The problem isn't that Pioneer lacks Modern's cardpool. Missing Stoneforge is a big deal, but Open is acceptable in Pioneer's context. Missing Saga is also a huge hit, but again that's made up for by the overall power level of the format being low enough that it isn't necessary. No, the problem is that there's no Puresteel Paladin analogue. All the ways to actually equip Hammer are one-shot effects, making removal fairly devastating. Fighter Class helps, but it's not enough.
So far, I've never lost a match to Hammer Time, be it mono-white or Boros. All of said matches were won 2-1, so there's definitely potential for the deck. With the right addition it might be a huge threat. However, the deck just lacks a decent fallback for removal in response to equipping creatures. Some have tried out Skrelv, Defector Mite, but the fact that no recent list is playing him says he doesn't work.
The Artifacts Deck
The last new deck I've seen is harder to discuss, but it's also the only one I've been impressed by. The difficulty is that I don't have a list to link to. Nobody seems to be talking, posting about, or streaming this deck, but I've lost to it both times I've played it, and the games weren't close. The best way I can describe it is the Pioneer port of Modern Urza. It's the same premise and many of the cards are the same, but instead of Urza, Lord High Artificer as the payoff, it's using Malcator, Purity Overseer.
The premise appears to be the same as the Modern deck, with lots of cheap artifacts powering various effects including Emry, Lurker of the Loch to dig for Malcator and protect it with Metallic Rebuke. The key is keeping back enough cheap artifacts to trigger Malcator twice the turn he comes in and then each turn thereafter. Against me, that happened, and I was buried by golems.
That's not much of a plus, I'll admit, but it is worth remembering that most of the enabling artifacts of Modern Urza decks are also Pioneer-legal. Not many decks are truly prepared for dedicated artifact decks in Pioneer, so this deck could easily be real.
Is Pioneer Shifting?
This begs the question of where Pioneer is headed.
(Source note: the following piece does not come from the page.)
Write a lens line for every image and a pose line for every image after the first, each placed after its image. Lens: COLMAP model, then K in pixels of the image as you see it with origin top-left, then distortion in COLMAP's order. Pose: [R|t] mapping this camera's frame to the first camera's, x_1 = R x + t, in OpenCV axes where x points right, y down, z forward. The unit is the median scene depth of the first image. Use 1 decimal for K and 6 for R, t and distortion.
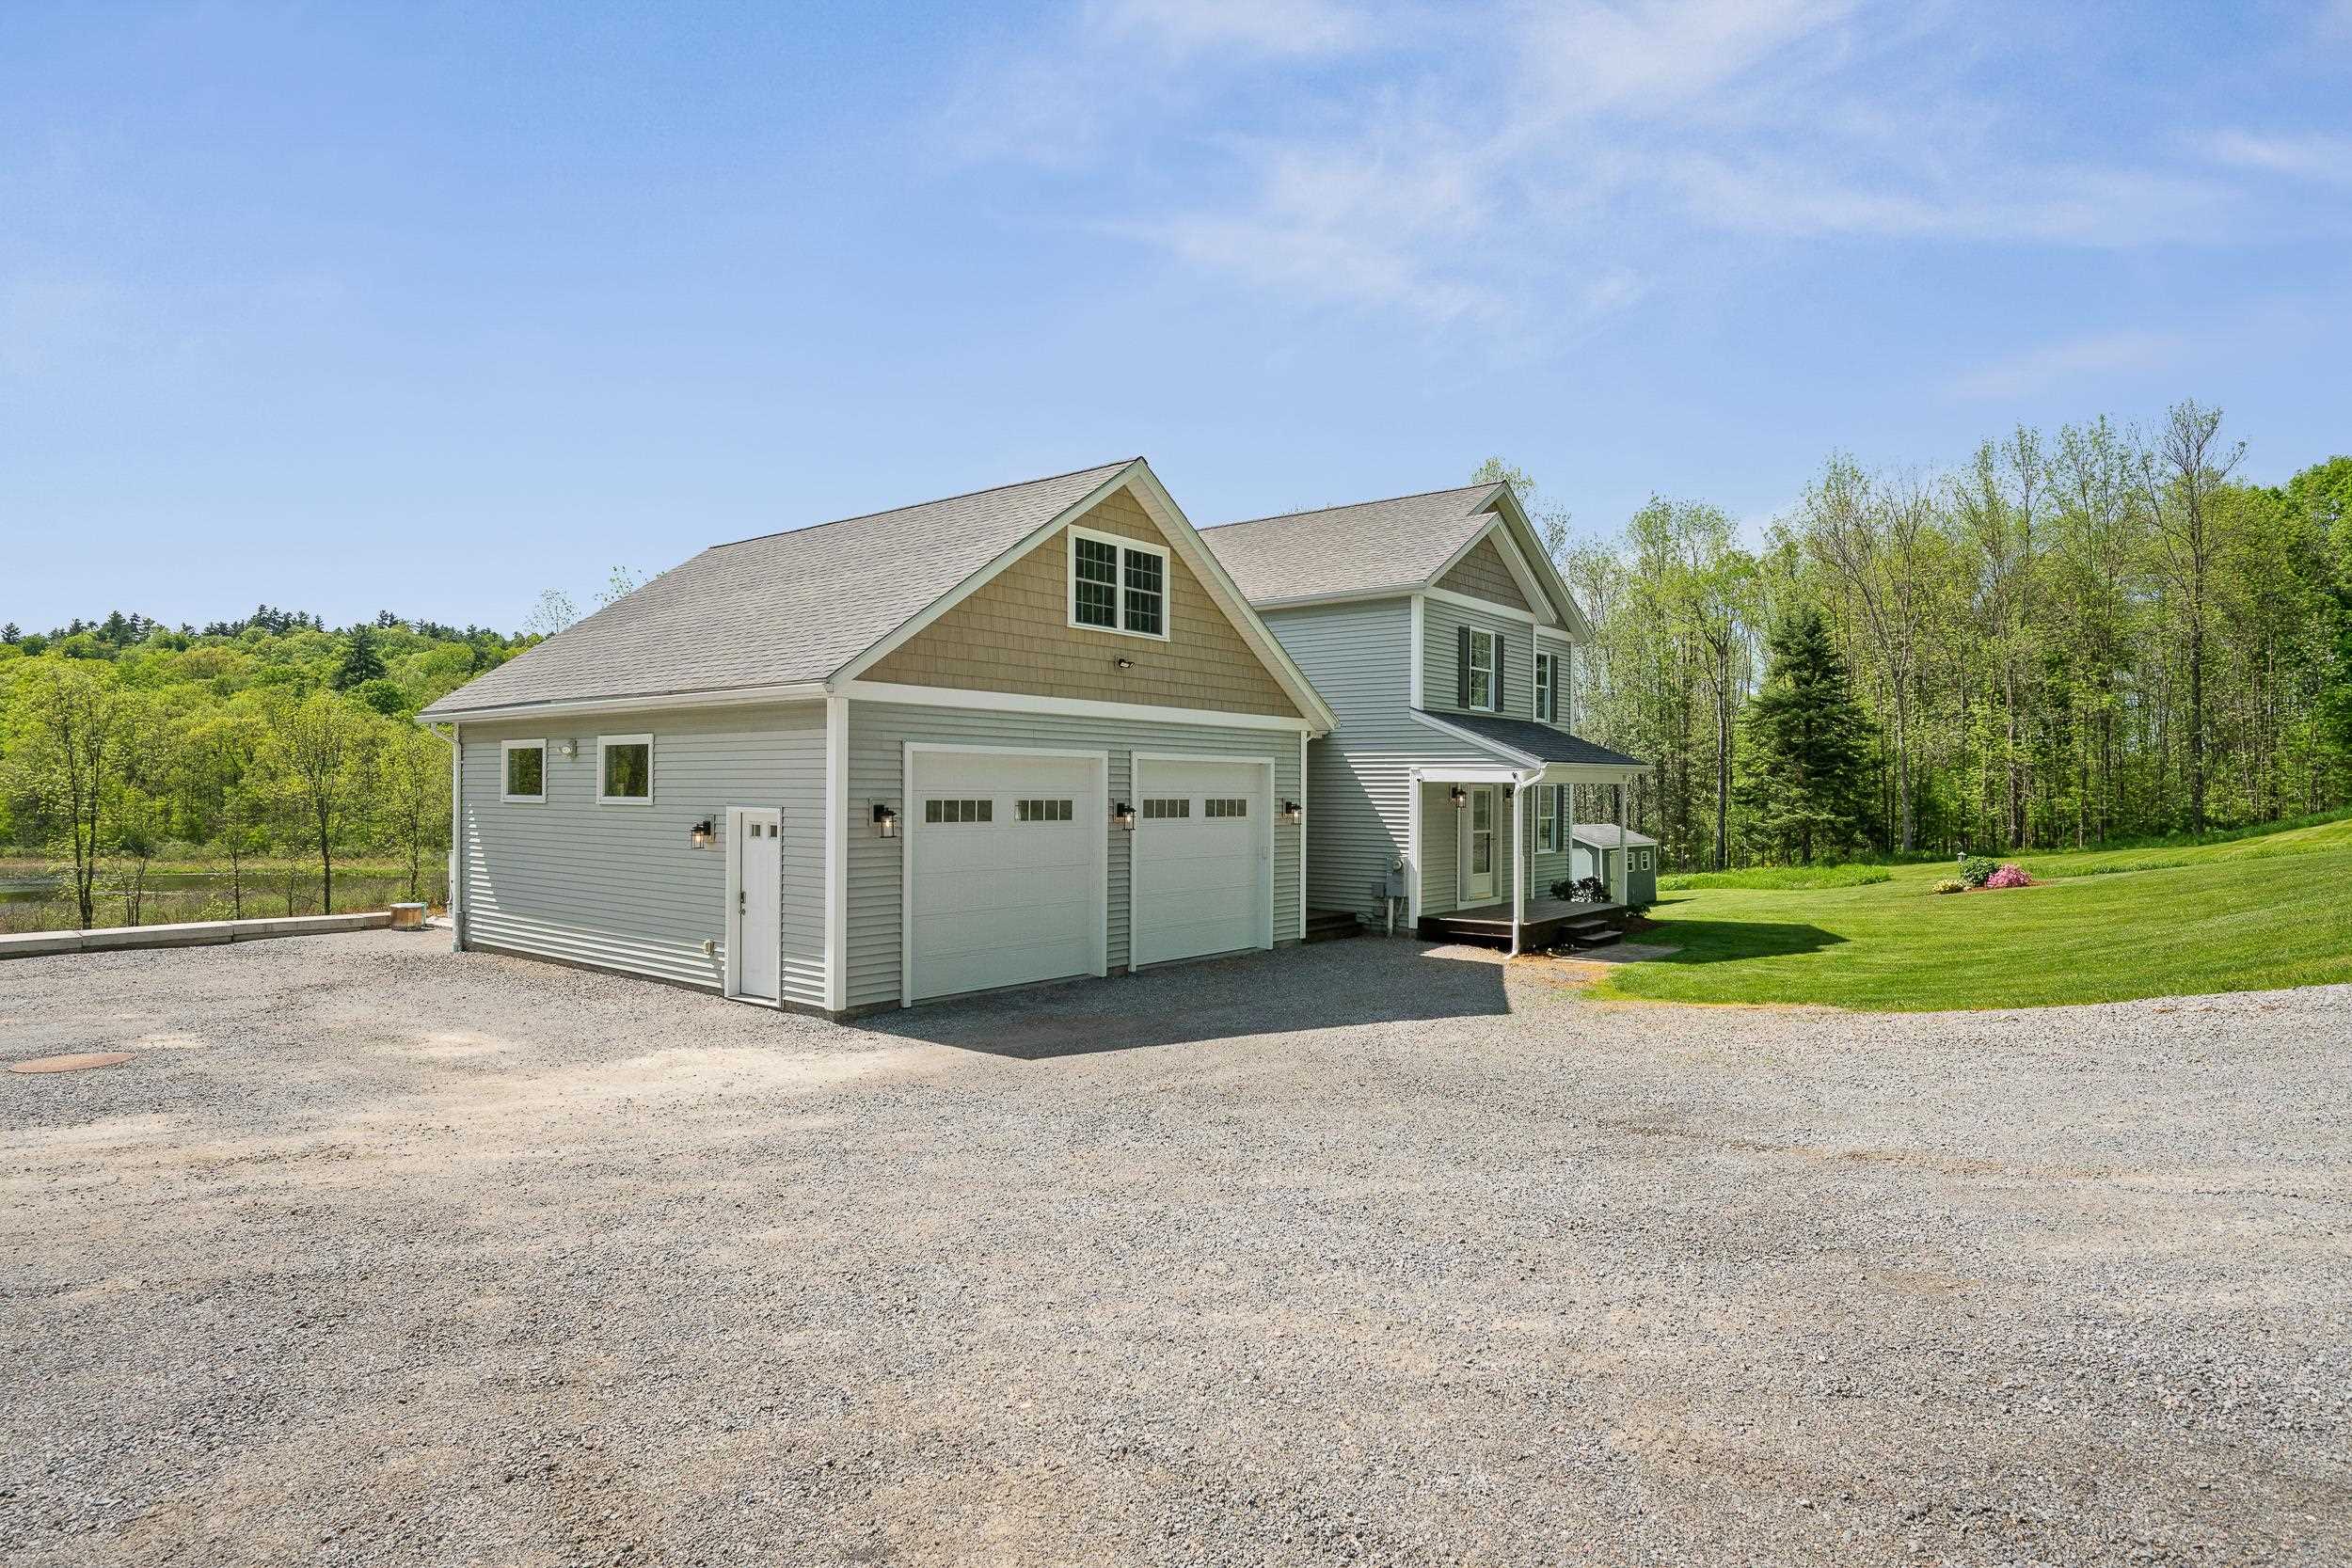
lens RADIAL K [[1305.4, 0, 1176.0], [0, 1305.4, 786.8], [0, 0, 1]] dist [-0.002586, -0.000164]
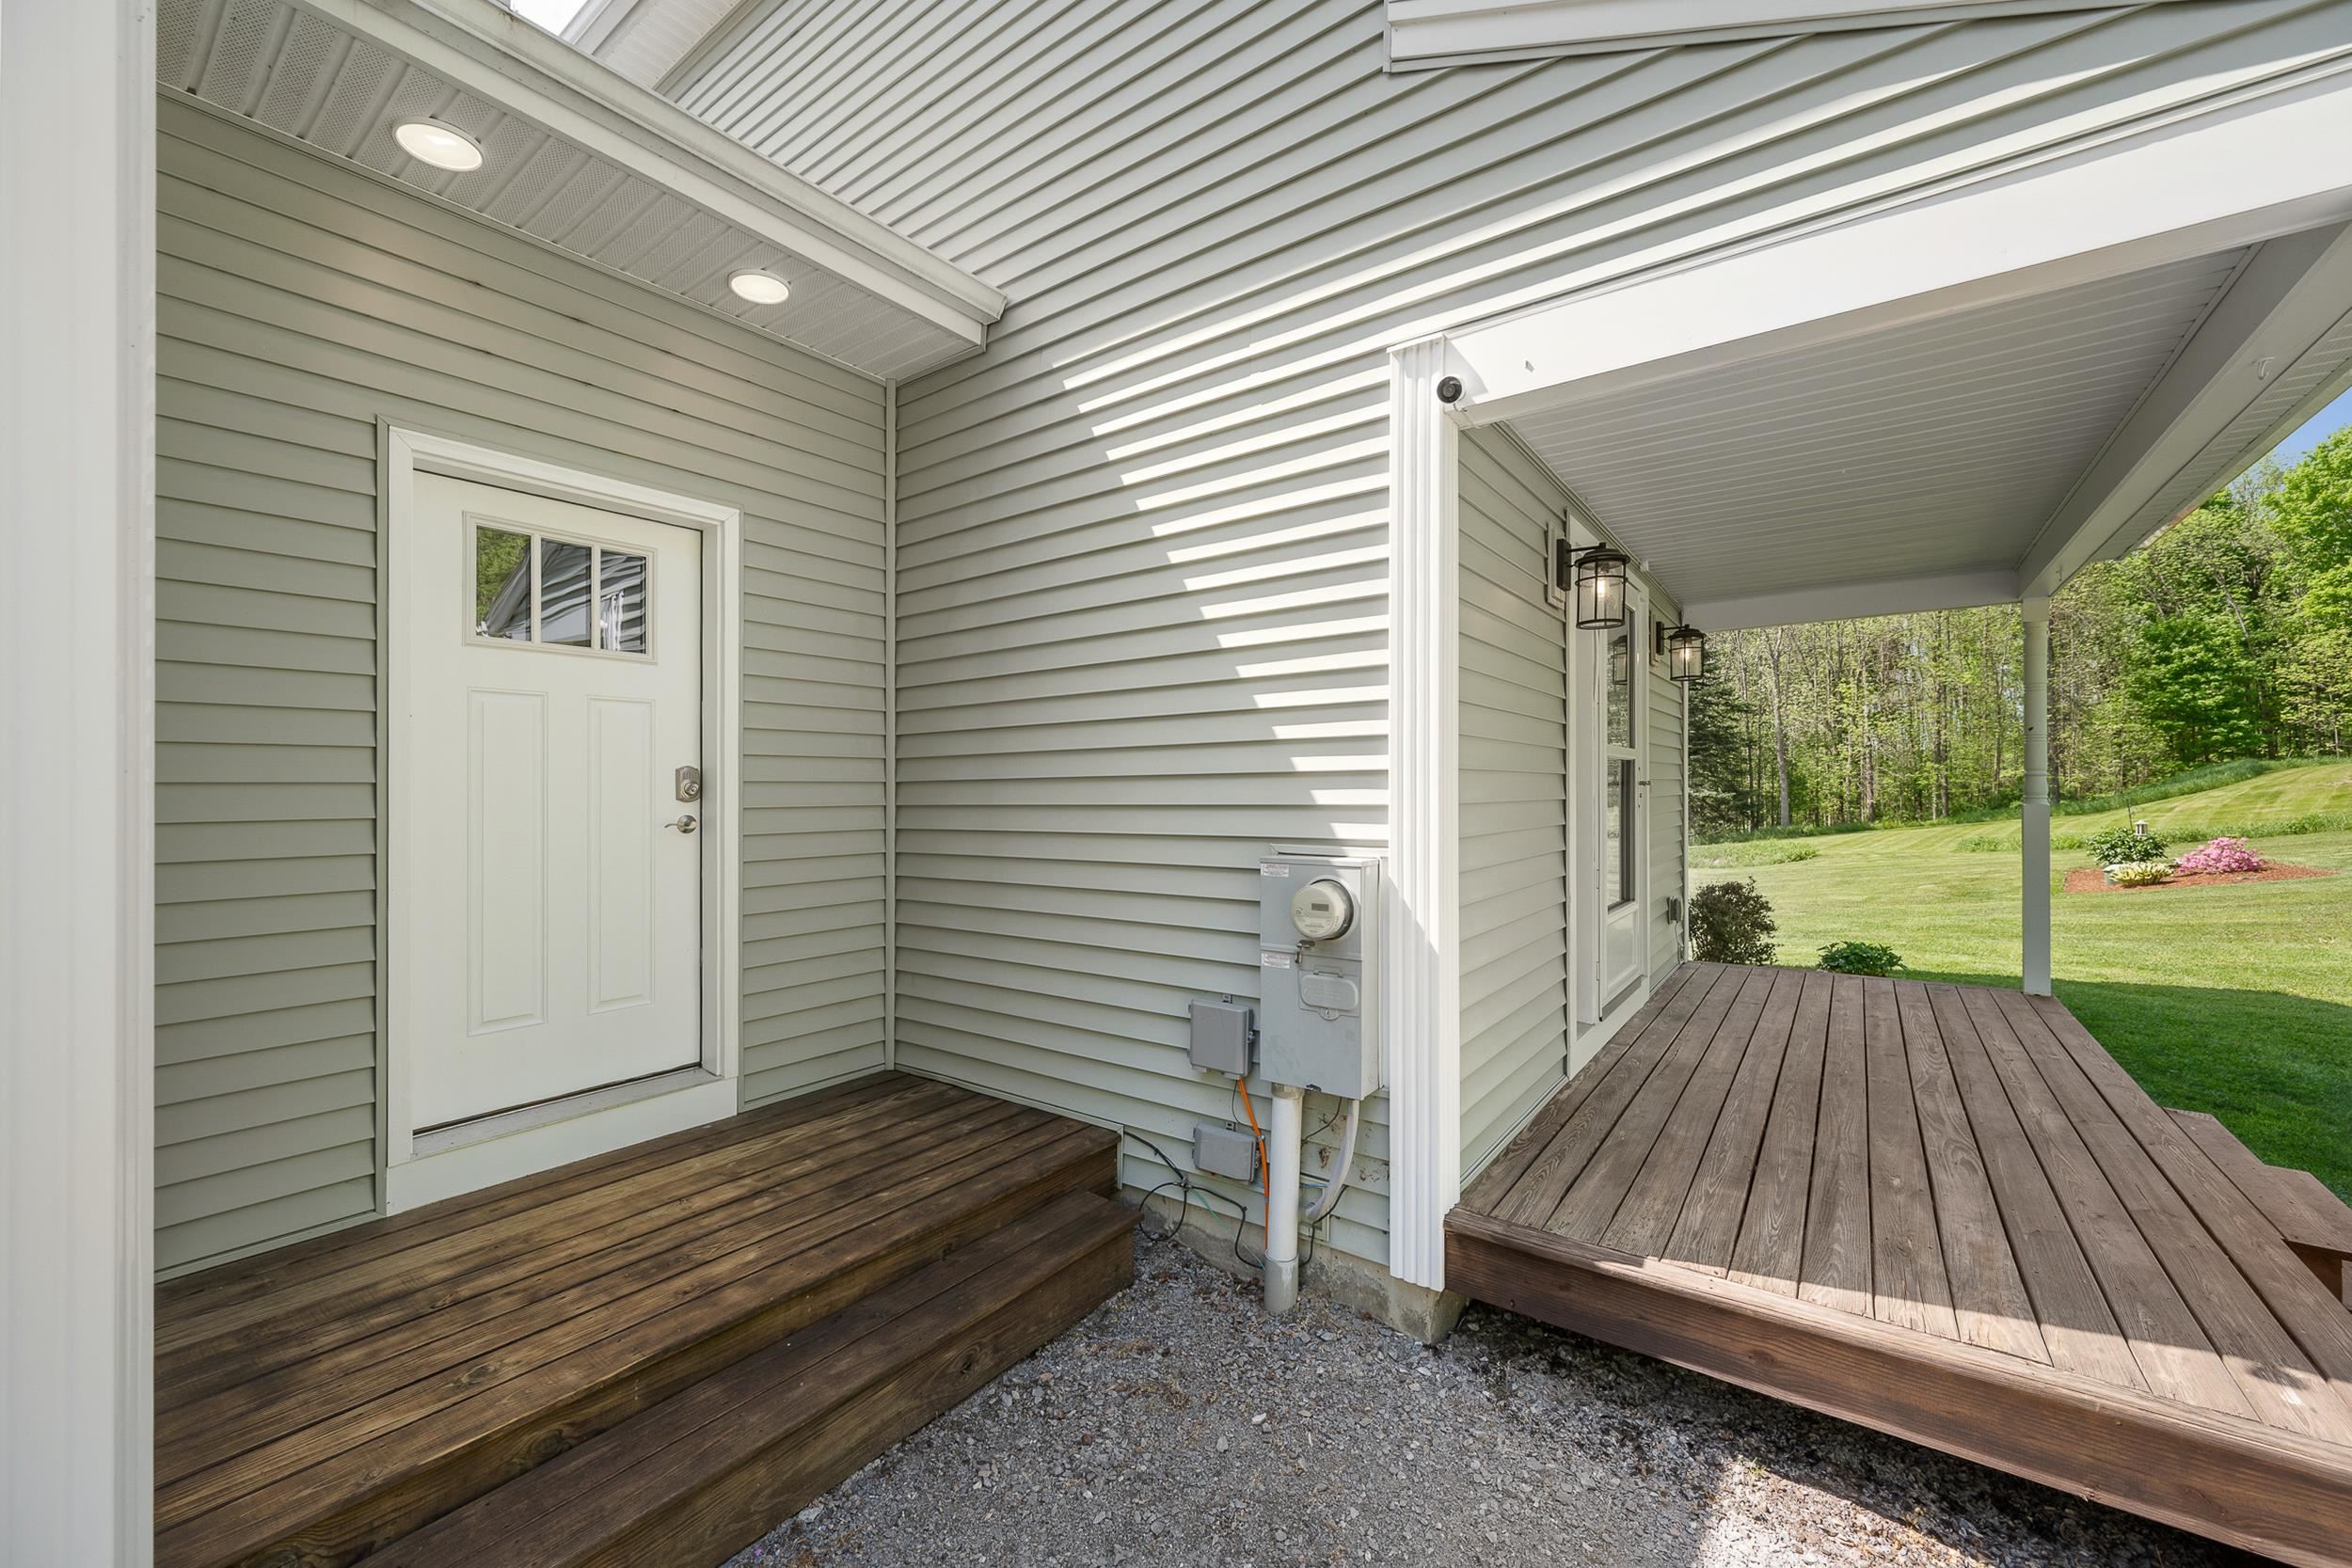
lens RADIAL K [[939.4, 0, 1183.3], [0, 939.4, 788.3], [0, 0, 1]] dist [-0.001497, -0.000017]
pose [[0.998504, -0.014487, 0.052716, 0.047386], [0.014571, 0.999893, -0.001218, 0.014176], [-0.052693, 0.001984, 0.998609, 0.286287]]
Based on what I've seen online, I'd say that for the immediate future, Pioneer will continue on its previous course.
While I have played a number of decks with One cards, most decks have been pre-One stock, and mostly the usual suspects. It might be that card availability is an issue or that the previously mentioned difficulty refining decks is at play. It could also simply be that there isn't enough reason for players to dramatically change their decks yet, so they're simply keeping on keeping on. I certainly haven't seen anything that makes me think I need to dramatically alter my sideboard or maindeck. Pioneer appears extremely stable.
Therefore, my advice ahead of the weekend RCQs is to not panic. No lurking monster has emerged from One, and that's not likely to change in the next three days. Someone might have unusual tech at your RCQ, but it can be dealt with via ordinary means. There's definitely the chance that one of the new decks (most likely Hammer Time) will just get you. That doesn't mean anything; take it on the chin and get ready to win the sideboard games.
Slow Ride
I know that Modern has a reputation for moving slowly, but Pioneer seems to move even slower. The metagame has been overall quite stable and the format pillars are mostly unchanged since last season. There are new decks in the works but as of writing, they've not had enough time in the oven to truly compete. Don't dismiss the new decks, but don't panic over them either. Just execute the gameplan and win. Good luck to all RCQ players this weekend!